**Data supplied:**
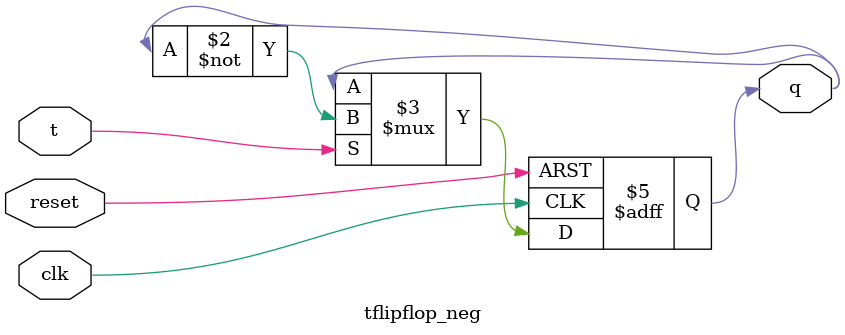
<source format=v>
module tflipflop_neg (
    input t,
    input clk,
    input reset,
    output reg q
);
always @(negedge clk or posedge reset) begin
    if(reset)
    q<=1'b0;
    else if(t)
    q<=~q;
end
    
endmodule
</source>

**Exercise details:** Copy out the lines above that hold the string "reset".

**Answer area:**
    input reset,
always @(negedge clk or posedge reset) begin
    if(reset)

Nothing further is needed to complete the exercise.